There is no significant difference among the three behaviors within waiters. Hence, for waiters we don’t have evidence that the behavior has an effect on average tips received, F(2,52) = 0.591, p = .557.

Again, consult the table Univariate Tests. This table gives the results of the simple effects tests.

What p-value do we see here?

True or false: the type of behavior of waitresses has an influence on the tip people give.

Does it make sense to adjust your behavior as a waiter/waitress if you want to increase your tip?

For waiters behavior does affect amount of tip money received, but for waitresses it does not.For waitresses behavior does affect amount of tip money received, but for waiters it does not.For both waiters and waitresses behavior does affect amount of tip money received.For both waiters and waitresses behavior does not affect amount of tip money received.

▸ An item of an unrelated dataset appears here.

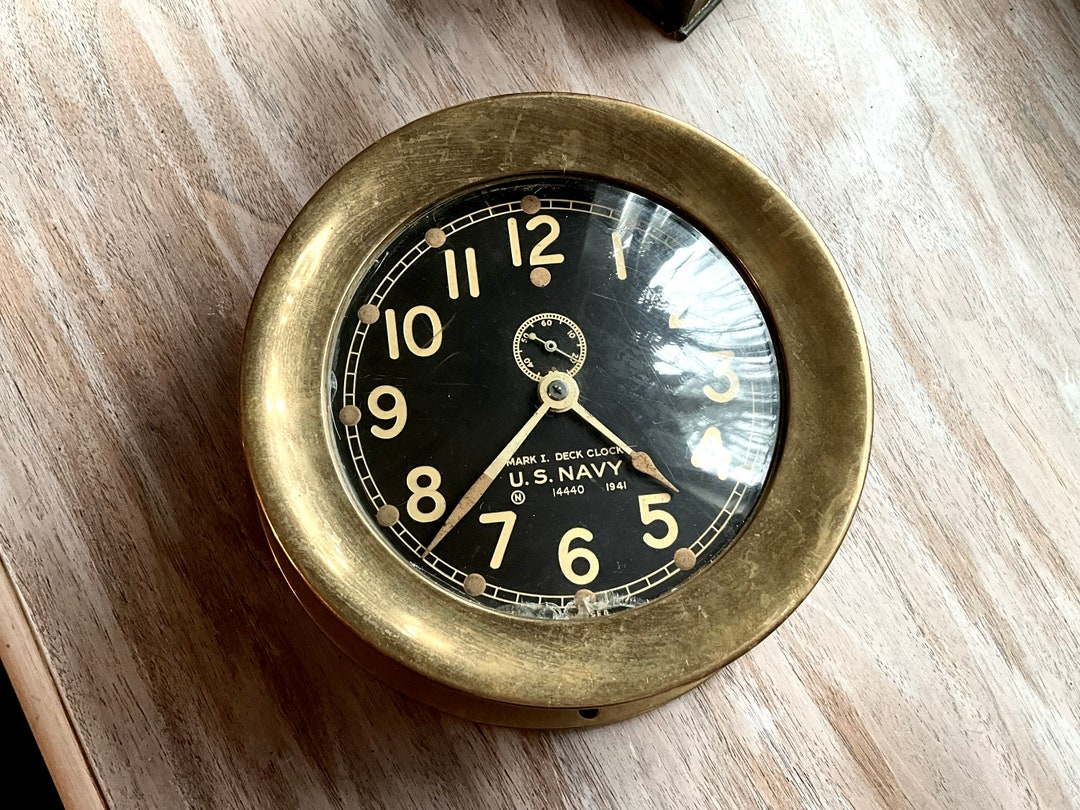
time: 4:37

Report your results, then check the answer.

We do see a significant effect of behavior on average tip money for waitresses, F(2,52) = 46.385, p < .001. Hence, we have convincing evidence that the type of behavior by waitresses affects the average amount of tips. Results suggest that in order to have high tips, waitresses best can make small talk.

17.4 Optional: do it yourself!

Open the datafile hiking.sav. The data file also contains data on weather.

Examine the effect of weather and behavior and their potential interaction, with feelings as the dependent variable.

What is the explained variance of the main effects and interaction effects together?

True or false: the explained variance of the whole model is significant.

True or false: the interaction effect is significant.

Request a plot from SPSS that allows you to describe what the effects look like.

Describe the trends in your own words, then check your answer.

The lines in the plot are not parallel, also pointing to an interaction effect.

Perform a simple effects analysis of the effect of behavior by weather.

Report your findings and conclusion, then check your answer.

We see a significant effect of behavior when the weather was good, F(4,90) = 3.864, p = .006, while the effect of behavior is not significant when the weather was bad, F(4,90) = 1.320, p = .269.

Results suggest that when the weather is good, joking and singing significantly improves the participants’ feelings about the guide.

When the weather is bad, the behavior of the guide does not have much influence.